We recently got this question from a client who works at GlaxoSmithKline (GSK). First, a quick digression to explain some of the terminology.
TIPs are Treasury Inflation Protected Securities, these are US Treasury bonds that have periodic inflation adjustments. Some employers offer certain employees the opportunity to participate in deferred compensation plans. These plans offer the employee a chance to save money today (not taxed as income when earned) and invest those funds on a tax-deferred basis for the future. Ideally, the employee would take the deferred compensation in retirement. The GSK deferred compensation plan is known as ESSP and offers various investment vehicles much like a 401-k plan.
With that background, let’s address the question which is essentially this – Can an employer offer one type of investment vehicle to some employees and not to others? In this case, the answer is “yes.”

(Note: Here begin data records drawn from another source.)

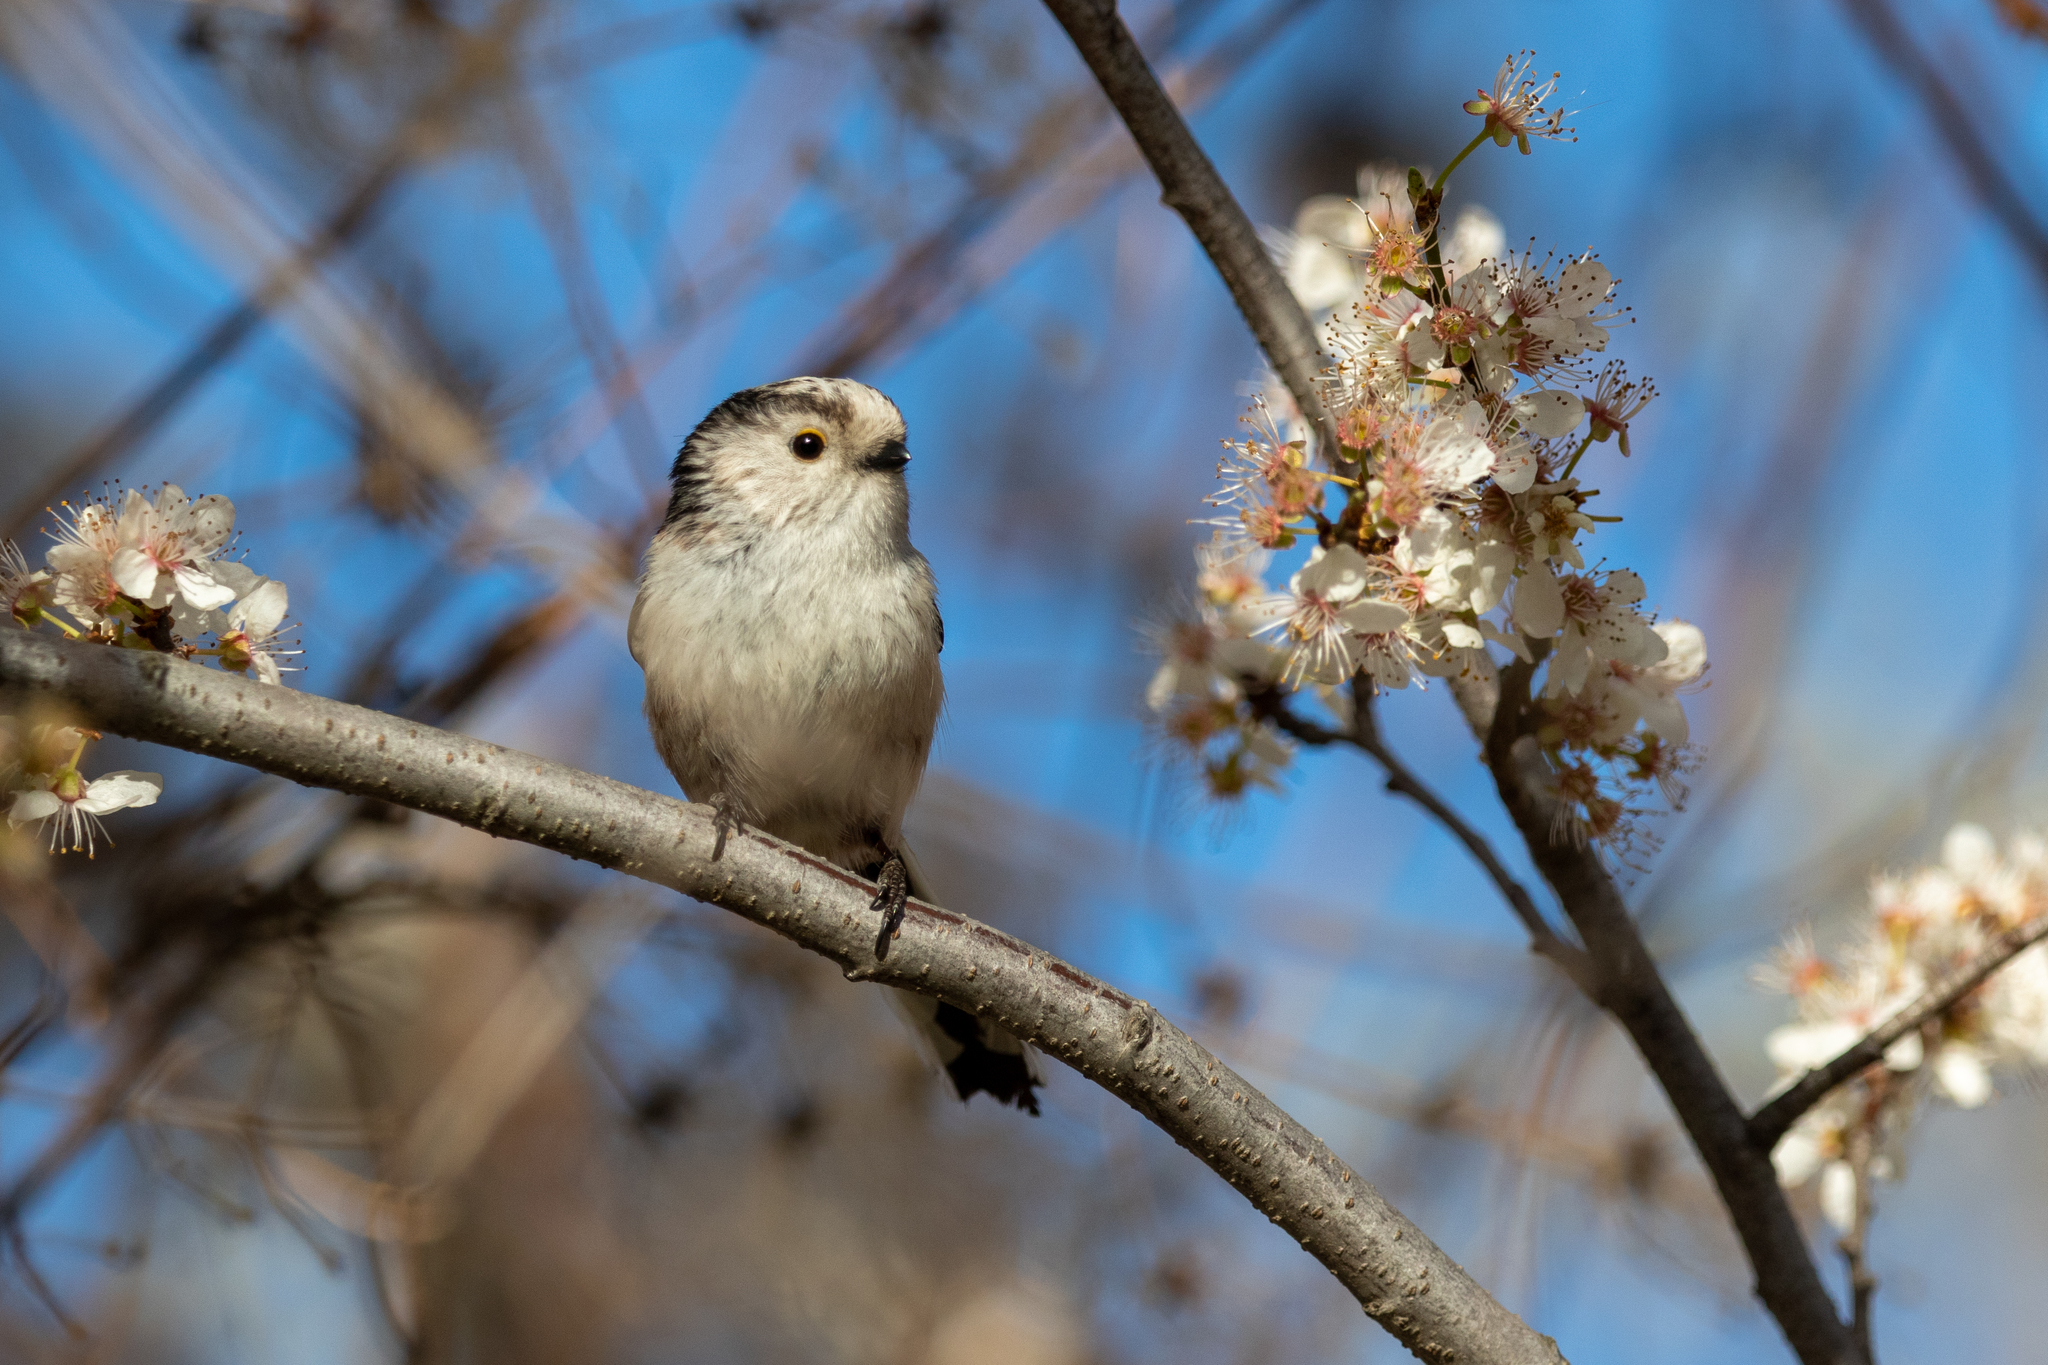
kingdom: Animalia
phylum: Chordata
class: Aves
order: Passeriformes
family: Aegithalidae
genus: Aegithalos
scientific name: Aegithalos caudatus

Deferred compensation plans are allowed to be discriminatory (in the parlance of ERISA rules which govern these type of plans). Deferred compensation plans are not offered to all employees. The offer to participate in deferred comp plans is often considered a perk, usually associated with either tenure or job grade / position, or both. Employees aren’t required to participate, although in most cases it is attractive to do so. Thus, in this specific example, offering ESSP participants a TIPs fund while not offering such a fund within the 401-k is totally acceptable. There is no legal obligation on the employer to offer similar investment funds in 401-k and deferred compensation plans.
However, I would contend there is a difference between legality and equity. Offering an investment vehicle to what are mostly upper echelon employees (via a deferred compensation plan), but not offering it to rank and file employees in the 401-k plan isn’t good optics in my opinion.